Im looking into my grandparents currently that married in Germany and came to the UK as my grandfather was in the RAF. But we know nothing more than this, im currently researching this.
Thanks again!
Posted by: Kayleigh Boyle | 11 July 2020 at 02:32 PM
My dad was with BAOR he married my mum early 1948 my brother believes she was german but on the marriage certificate it says she was polish we cant get to the bottom of it
Posted by: Caroline Brooke | 29 November 2021 at 06:27 PM
My parents were married in the Garrison Church Celle Germany as were two other couples. The date of the marriage certificate is 10th March 1947.He was an RAF Sergeant.
Posted by: martin pilkington | 24 May 2022 at 07:24 PM
It seems that airman in the RAF were permitted to marry, in Germany, a few days earlier than soldiers in the army - with the first marriage of an airman in the RAF on 10 March 1947, and the first marriage of a soldier in the army on 22 March 1947.
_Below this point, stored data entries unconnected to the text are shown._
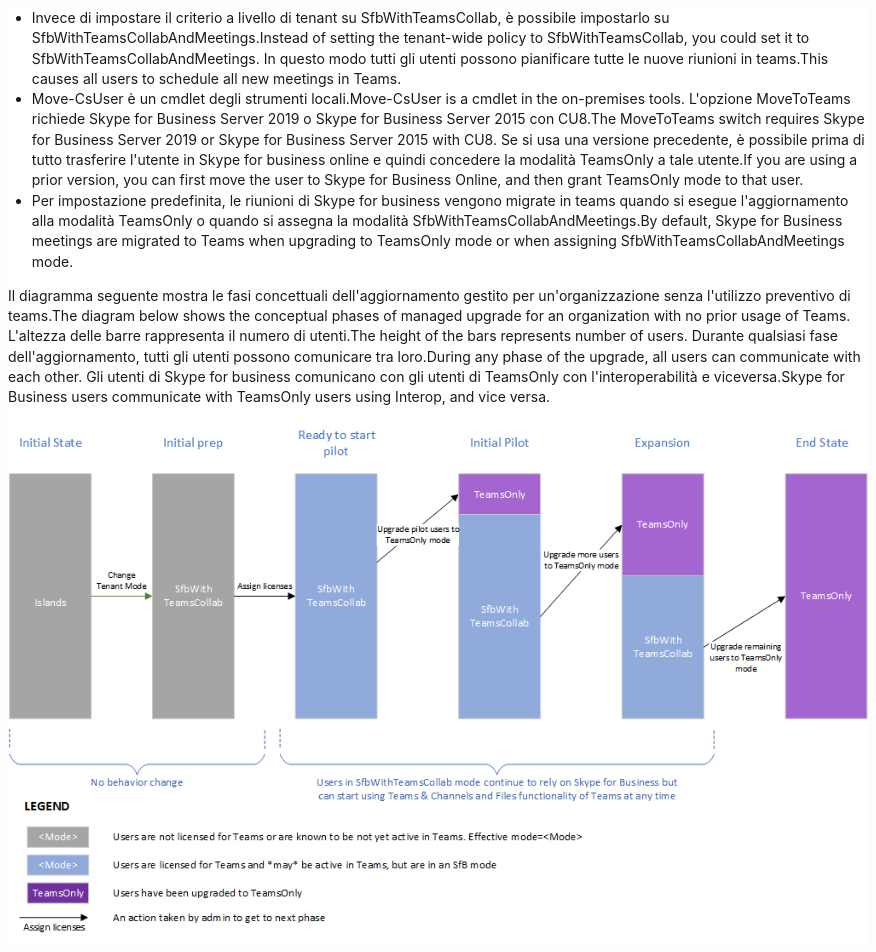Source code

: - <span data-ttu-id="66b6f-355">Invece di impostare il criterio a livello di tenant su SfbWithTeamsCollab, è possibile impostarlo su SfbWithTeamsCollabAndMeetings.</span><span class="sxs-lookup"><span data-stu-id="66b6f-355">Instead of setting the tenant-wide policy to SfbWithTeamsCollab, you could set it to SfbWithTeamsCollabAndMeetings.</span></span> <span data-ttu-id="66b6f-356">In questo modo tutti gli utenti possono pianificare tutte le nuove riunioni in teams.</span><span class="sxs-lookup"><span data-stu-id="66b6f-356">This causes all users to schedule all new meetings in Teams.</span></span>
- <span data-ttu-id="66b6f-357">Move-CsUser è un cmdlet degli strumenti locali.</span><span class="sxs-lookup"><span data-stu-id="66b6f-357">Move-CsUser is a cmdlet in the on-premises tools.</span></span> <span data-ttu-id="66b6f-358">L'opzione MoveToTeams richiede Skype for Business Server 2019 o Skype for Business Server 2015 con CU8.</span><span class="sxs-lookup"><span data-stu-id="66b6f-358">The MoveToTeams switch requires Skype for Business Server 2019 or Skype for Business Server 2015 with CU8.</span></span> <span data-ttu-id="66b6f-359">Se si usa una versione precedente, è possibile prima di tutto trasferire l'utente in Skype for business online e quindi concedere la modalità TeamsOnly a tale utente.</span><span class="sxs-lookup"><span data-stu-id="66b6f-359">If you are using a prior version, you can first move the user to Skype for Business Online, and then grant TeamsOnly mode to that user.</span></span>
- <span data-ttu-id="66b6f-360">Per impostazione predefinita, le riunioni di Skype for business vengono migrate in teams quando si esegue l'aggiornamento alla modalità TeamsOnly o quando si assegna la modalità SfbWithTeamsCollabAndMeetings.</span><span class="sxs-lookup"><span data-stu-id="66b6f-360">By default, Skype for Business meetings are migrated to Teams when upgrading to TeamsOnly mode or when assigning SfbWithTeamsCollabAndMeetings mode.</span></span>  

<span data-ttu-id="66b6f-361">Il diagramma seguente mostra le fasi concettuali dell'aggiornamento gestito per un'organizzazione senza l'utilizzo preventivo di teams.</span><span class="sxs-lookup"><span data-stu-id="66b6f-361">The diagram below shows the conceptual phases of managed upgrade for an organization with no prior usage of Teams.</span></span> <span data-ttu-id="66b6f-362">L'altezza delle barre rappresenta il numero di utenti.</span><span class="sxs-lookup"><span data-stu-id="66b6f-362">The height of the bars represents number of users.</span></span> <span data-ttu-id="66b6f-363">Durante qualsiasi fase dell'aggiornamento, tutti gli utenti possono comunicare tra loro.</span><span class="sxs-lookup"><span data-stu-id="66b6f-363">During any phase of the upgrade, all users can communicate with each other.</span></span>  <span data-ttu-id="66b6f-364">Gli utenti di Skype for business comunicano con gli utenti di TeamsOnly con l'interoperabilità e viceversa.</span><span class="sxs-lookup"><span data-stu-id="66b6f-364">Skype for Business users communicate with TeamsOnly users using Interop, and vice versa.</span></span>

![Diagramma che mostra l'aggiornamento gestito senza un uso preventivo dei team](media/teams-upgrade-1.png)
Posted by: Chris Knowles | 30 May 2022 at 06:42 PM
Caroline, on not knowing if your mother was German or Polish, many people who lived in the German / Polish borderlands before and after the First World War could speak both languages. She may have been one of the thousands of Polish woman who were forced (or in some cases volunteered) to work in Germany during the war, and did not wish to return to Poland afterwards. Alternatively, she could have been one of the German-speaking minority who were forced to leave the country as refugees after the end of the Second World War. The borders of the country of Poland changed, quite substantially, several times - for example in 1919, 1939 and 1945, when a large part of what had been Germany became part of Poland, and a large part of what had been Poland (between the wars) was annexed by the Soviet Union.
Posted by: Chris Knowles | 30 May 2022 at 07:04 PM
My parents married in Hannover on 06/12/1947. My father was in the Control Commission, ex Gordon HIghlanders.